Data section ▸
[BEGIN]

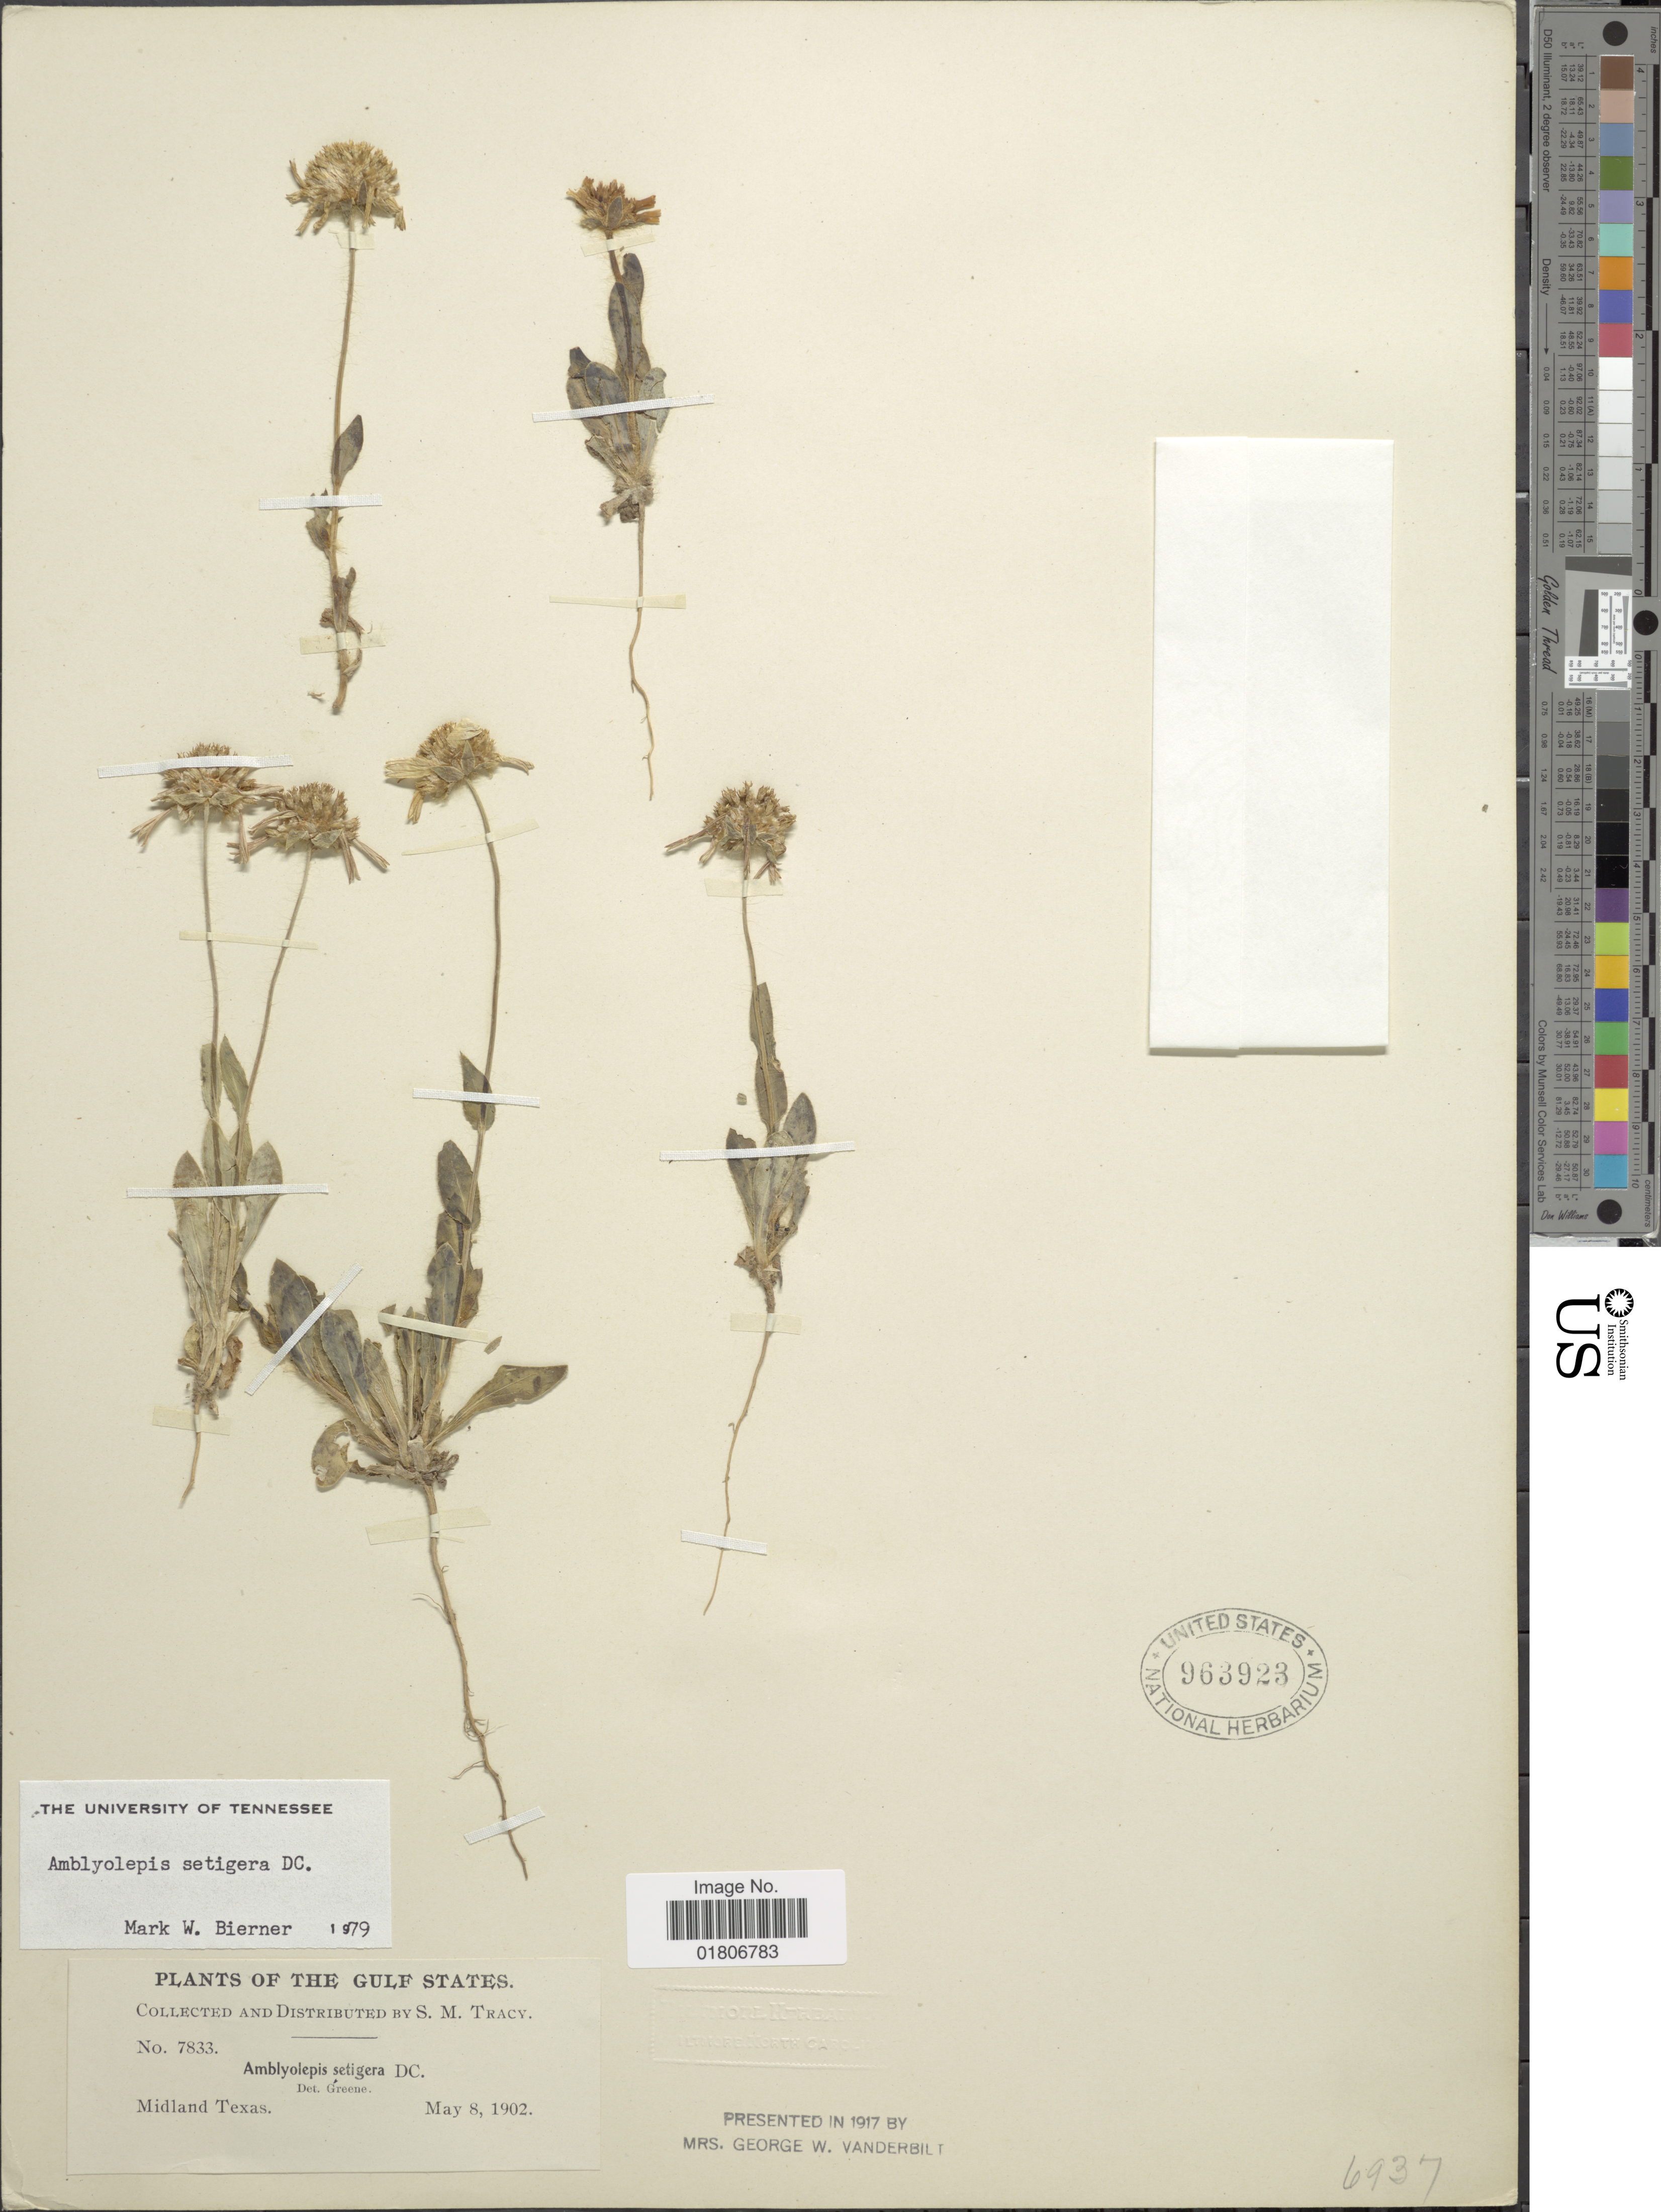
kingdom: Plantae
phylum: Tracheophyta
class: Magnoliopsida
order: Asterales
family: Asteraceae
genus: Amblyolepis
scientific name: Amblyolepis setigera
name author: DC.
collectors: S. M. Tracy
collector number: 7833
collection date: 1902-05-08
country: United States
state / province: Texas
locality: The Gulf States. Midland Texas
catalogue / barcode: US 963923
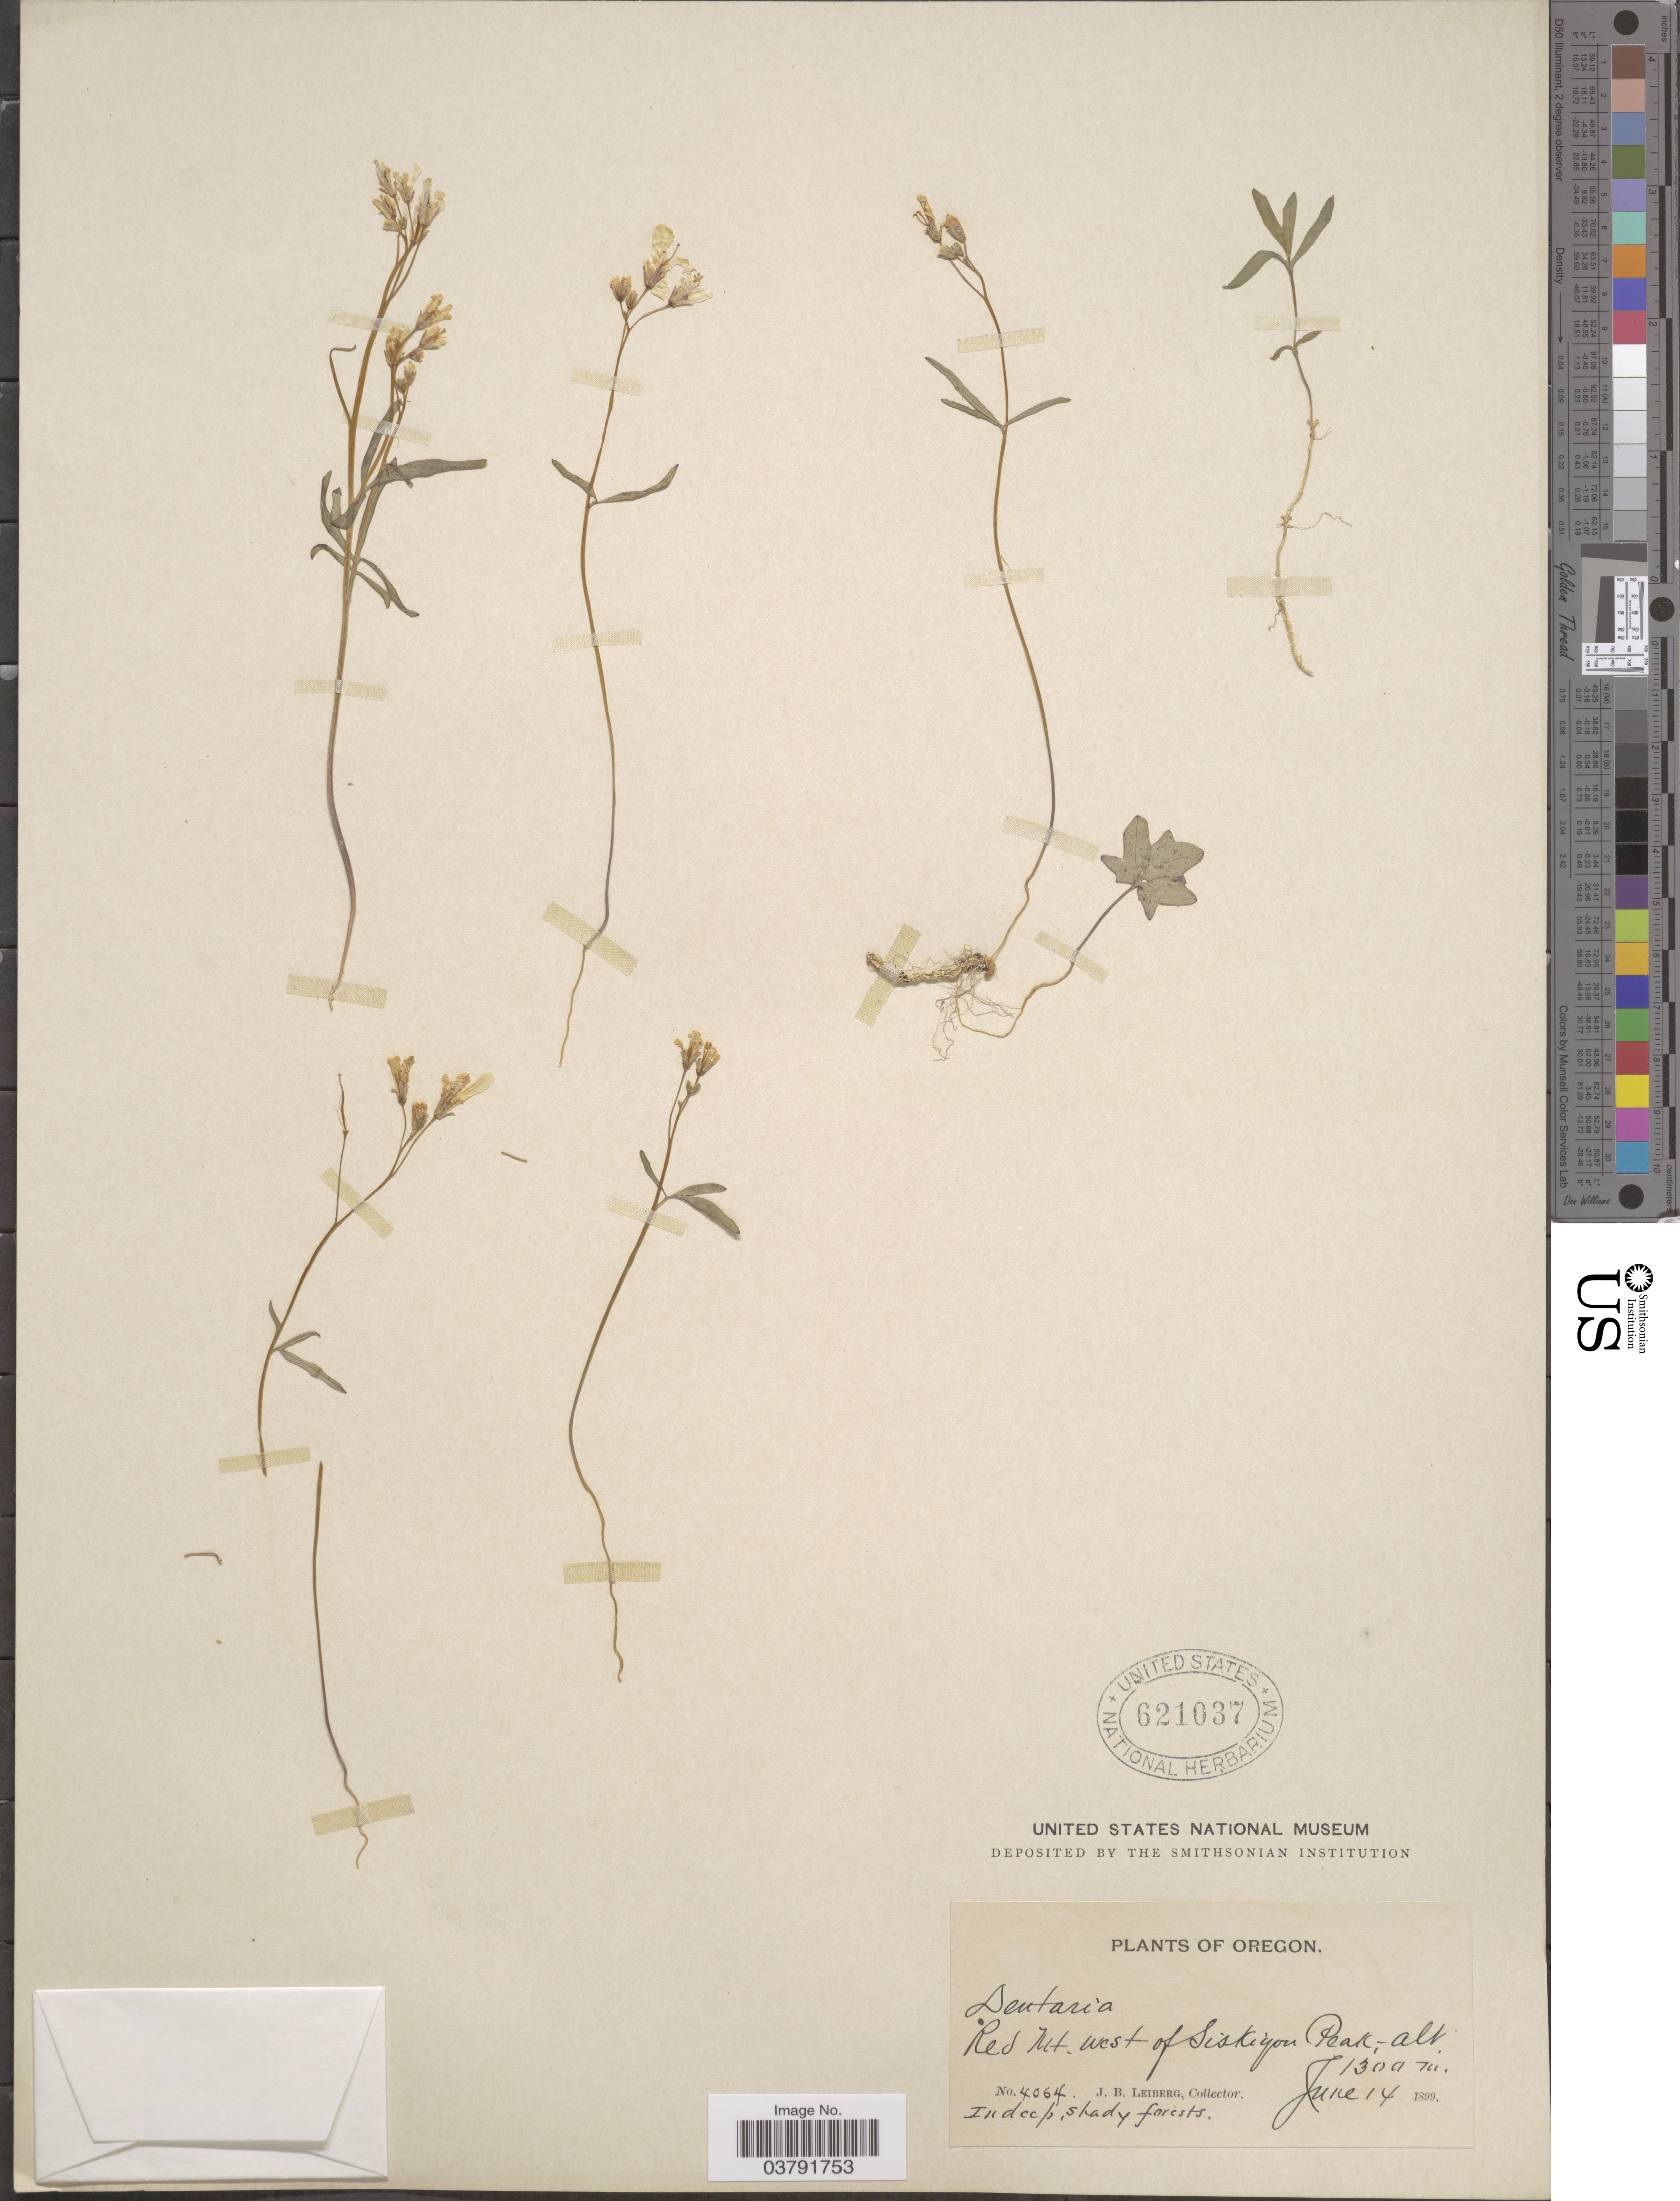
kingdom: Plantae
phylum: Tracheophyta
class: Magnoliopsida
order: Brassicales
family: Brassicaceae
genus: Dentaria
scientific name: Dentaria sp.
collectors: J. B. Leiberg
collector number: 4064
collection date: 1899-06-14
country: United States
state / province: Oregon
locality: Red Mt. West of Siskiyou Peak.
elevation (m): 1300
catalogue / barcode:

[END]

Exercise details ▸ Copy the lines from the first one through the line holding "state / province: Texas", inclusive, renaming "collector number" as "field number" and changing nothing else. Leave out the pictures.

Final answer ▸
kingdom: Plantae
phylum: Tracheophyta
class: Magnoliopsida
order: Asterales
family: Asteraceae
genus: Amblyolepis
scientific name: Amblyolepis setigera
name author: DC.
collectors: S. M. Tracy
field number: 7833
collection date: 1902-05-08
country: United States
state / province: Texas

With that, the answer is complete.